La gratuité des produits d'hygiène féminine

Fin novembre 2020, l'Écosse est devenue le premier pays au monde à rendre les produits d'hygiène féminine gratuits pour tous. Après une campagne d'un an, un projet de loi présenté au Parlement écossais par la députée travailliste Monica Lennon a été adopté à l'unanimité, créant une obligation légale pour les autorités locales de s'assurer que les tampons et les serviettes hygiéniques sont disponibles pour « toute personne qui en a besoin ».

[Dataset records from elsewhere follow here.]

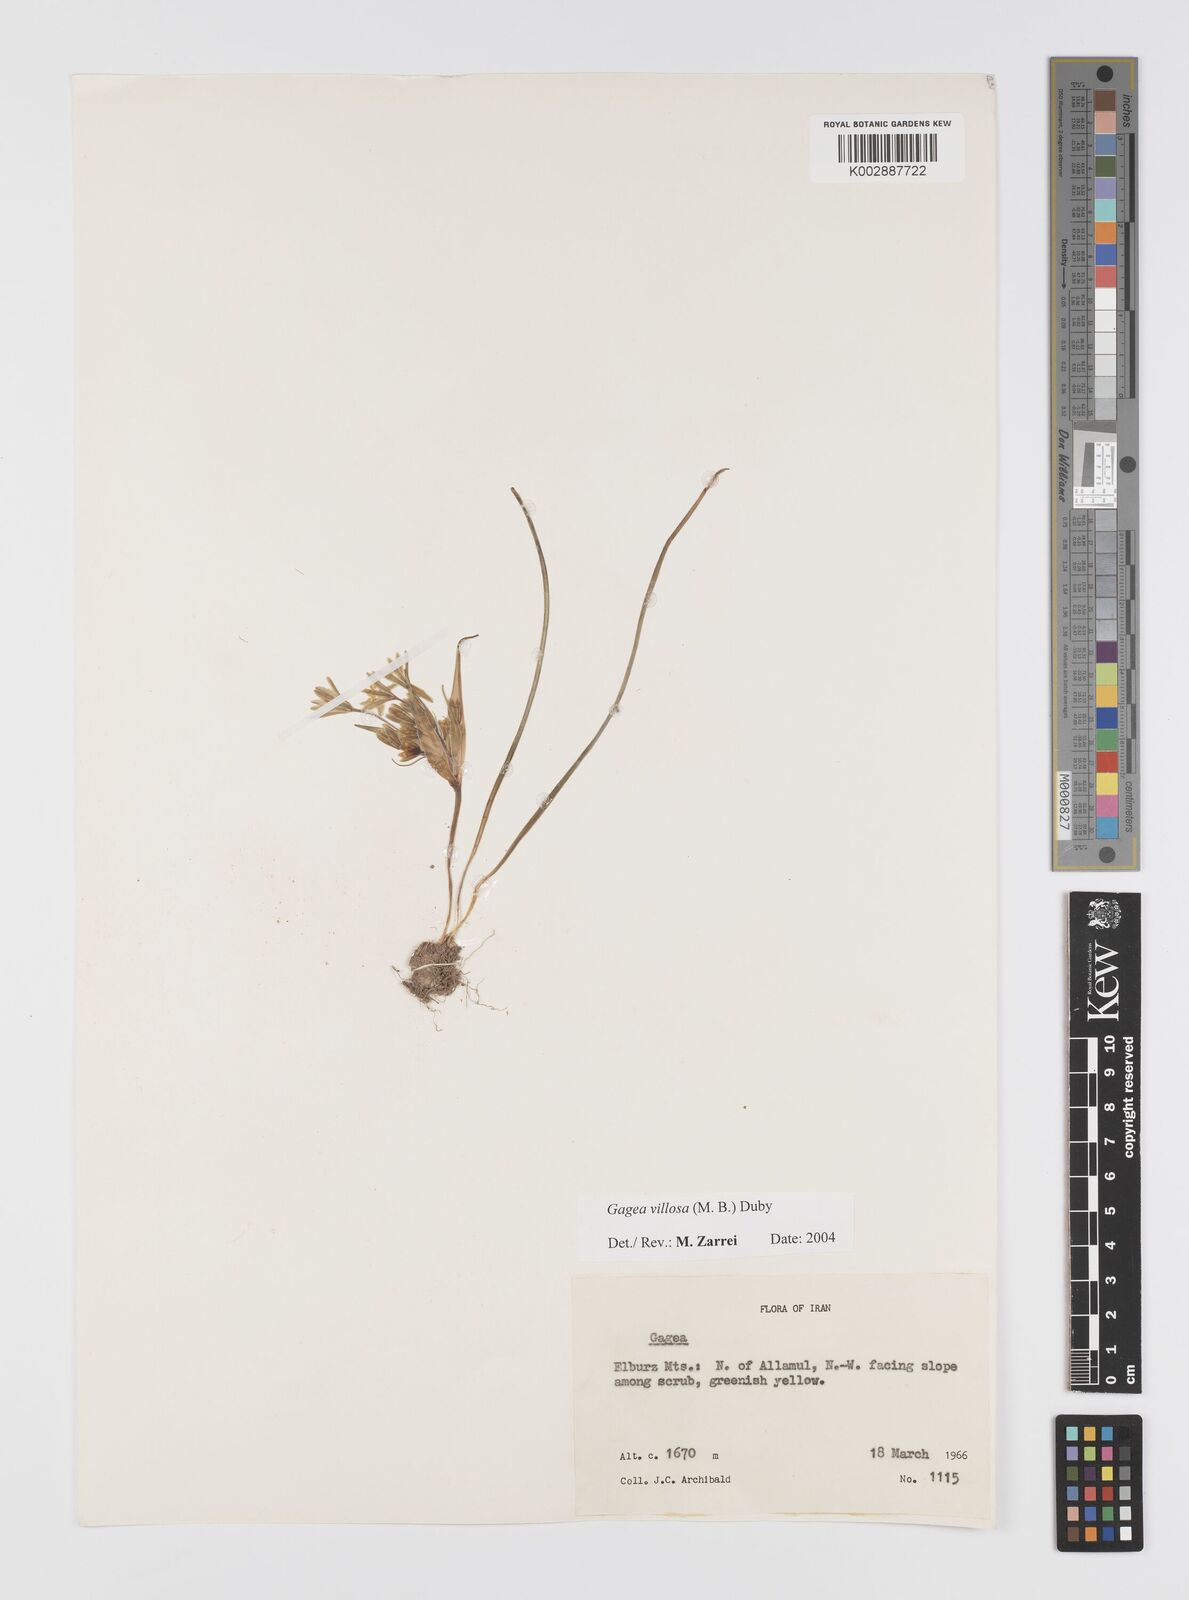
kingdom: Plantae
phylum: Tracheophyta
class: Liliopsida
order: Liliales
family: Liliaceae
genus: Gagea
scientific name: Gagea minima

L'avortement légalisé en Argentine

Fin 2020, des scènes de jubilation en Argentine ont fait la une des journaux alors que le pays entrait dans l'histoire en légalisant l'avortement.

Après des décennies de lutte et en tenant sa promesse électorale, le président argentin Alberto Fernández a envoyé au Congrès un projet de loi historique visant à légaliser l'avortement. Une session massive au Sénat s'est terminée par l'approbation par les sénateurs de ce projet de loi, qui était auparavant passé par la chambre des députés du pays, 38 contre 29, avec une abstention. L'adoption du projet de loi permet à toute personne qui en a besoin de recourir à l'avortement jusqu'à 14 semaines de grossesse ; auparavant, l'avortement n'était légalement possible qu'en cas de viol ou d'urgence médicale.

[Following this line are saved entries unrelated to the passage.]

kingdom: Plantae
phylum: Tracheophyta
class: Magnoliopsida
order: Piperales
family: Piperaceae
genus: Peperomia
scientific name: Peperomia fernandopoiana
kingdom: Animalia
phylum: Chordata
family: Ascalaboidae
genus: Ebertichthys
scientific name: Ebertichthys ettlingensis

Écrire pour les droits 2020

En novembre 2020, Amnistie internationale a lancé la 19e édition de sa campagne « Écrire, ça libère », et a reçu des centaines de milliers de lettres, de mails et de tweets pour soutenir dix personnes et groupes luttant pour les droits humains dans le monde entier. Des personnes comme Gustavo Gatica, Nassima al-Sada et les 3 de l’El Hiblu poursuivent leur combat en 2021, la pression des membres et des sympathisants d'Amnestie étant essentielle pour les aider à obtenir justice.

Alors que le monde continue à lutter contre la pandémie de coronavirus, il est important de se souvenir, ainsi que de reconnaître et de savourer les victoires et les progrès qui continuent à être réalisés. À l'horizon 2021, il y a encore tant de combats à mener et tant de victoires à remporter.